Copy out every line below word for word, leaving out the pictures.

> **Information provided**:
= = =

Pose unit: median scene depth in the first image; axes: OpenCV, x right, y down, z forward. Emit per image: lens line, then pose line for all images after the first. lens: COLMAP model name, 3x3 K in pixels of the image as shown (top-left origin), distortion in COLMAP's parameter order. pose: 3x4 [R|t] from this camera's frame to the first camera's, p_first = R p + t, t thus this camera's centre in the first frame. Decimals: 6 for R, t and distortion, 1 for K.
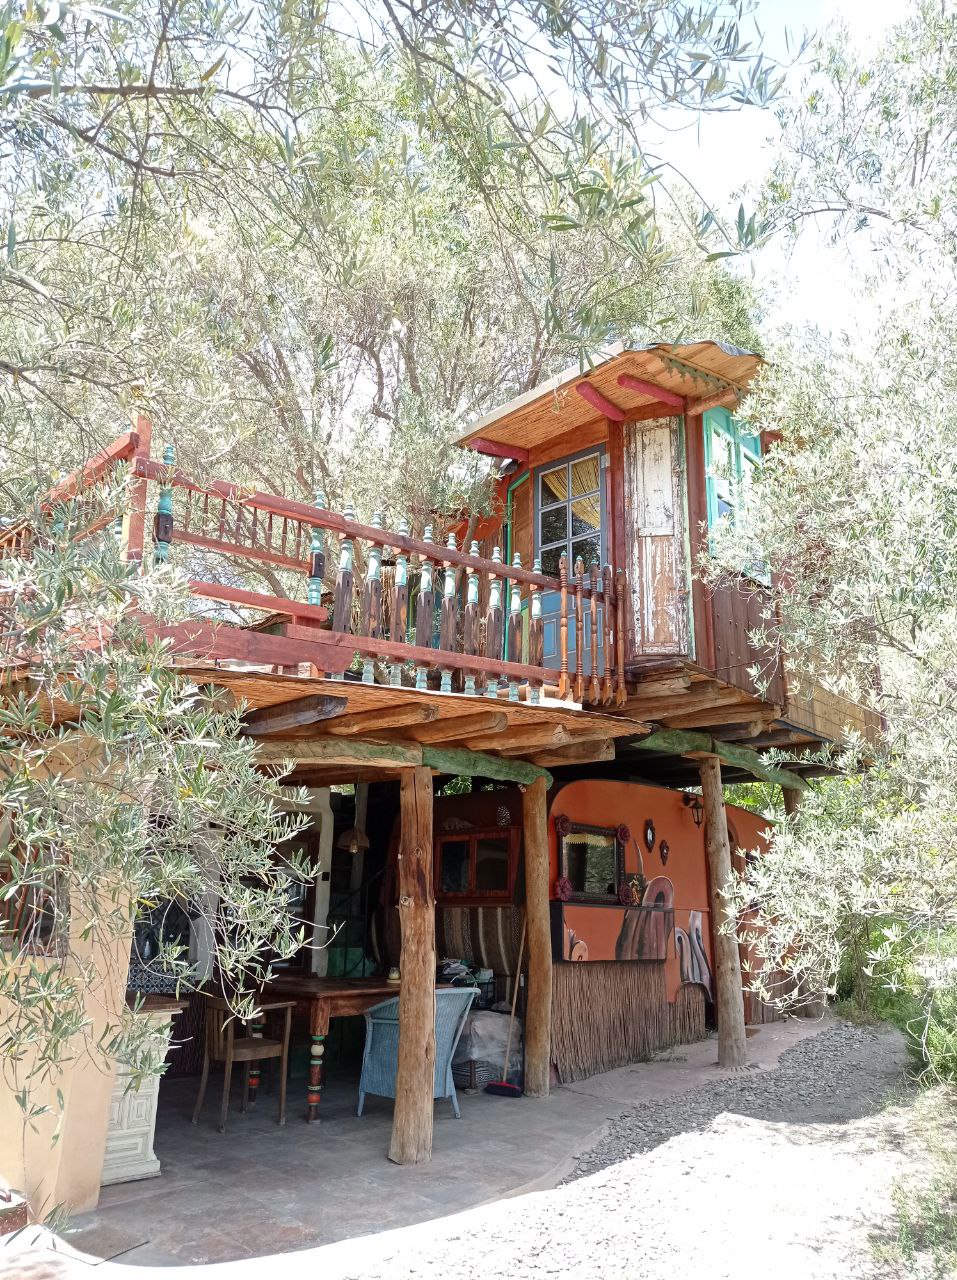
lens RADIAL K [[918.4, 0, 478.5], [0, 918.4, 640.0], [0, 0, 1]] dist [0.007119, 0.002212]
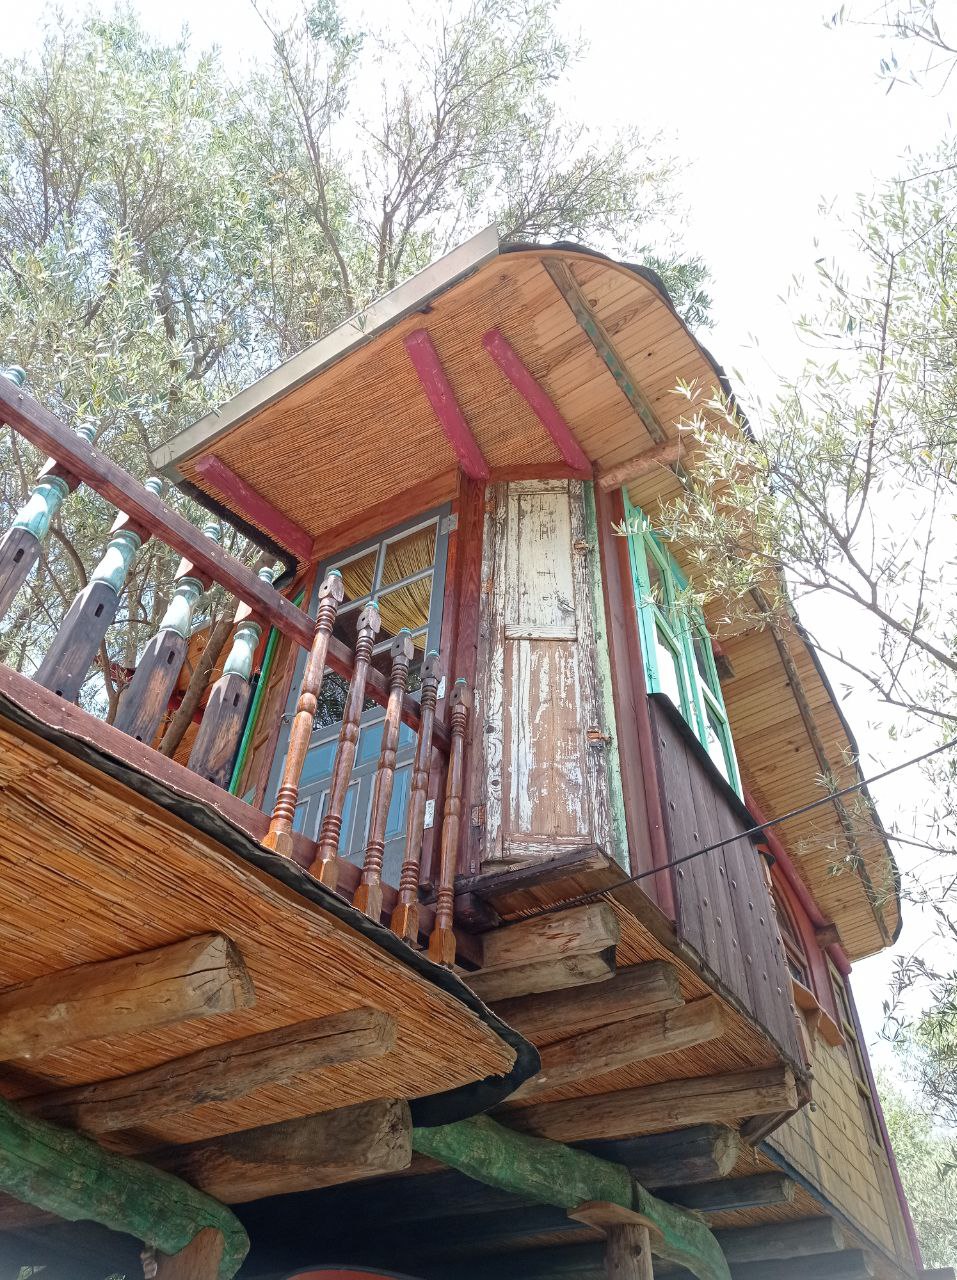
lens RADIAL K [[918.4, 0, 478.5], [0, 918.4, 640.0], [0, 0, 1]] dist [0.007119, 0.002212]
pose [[0.983306, 0.136476, 0.120349, 0.104314], [-0.061542, 0.871862, -0.485870, 0.125506], [-0.171238, 0.470353, 0.865706, 0.594684]]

= = =

> **Response**:
Pose unit: median scene depth in the first image; axes: OpenCV, x right, y down, z forward. Emit per image: lens line, then pose line for all images after the first. lens: COLMAP model name, 3x3 K in pixels of the image as shown (top-left origin), distortion in COLMAP's parameter order. pose: 3x4 [R|t] from this camera's frame to the first camera's, p_first = R p + t, t thus this camera's centre in the first frame. Decimals: 6 for R, t and distortion, 1 for K.
lens RADIAL K [[918.4, 0, 478.5], [0, 918.4, 640.0], [0, 0, 1]] dist [0.007119, 0.002212]
lens RADIAL K [[918.4, 0, 478.5], [0, 918.4, 640.0], [0, 0, 1]] dist [0.007119, 0.002212]
pose [[0.983306, 0.136476, 0.120349, 0.104314], [-0.061542, 0.871862, -0.485870, 0.125506], [-0.171238, 0.470353, 0.865706, 0.594684]]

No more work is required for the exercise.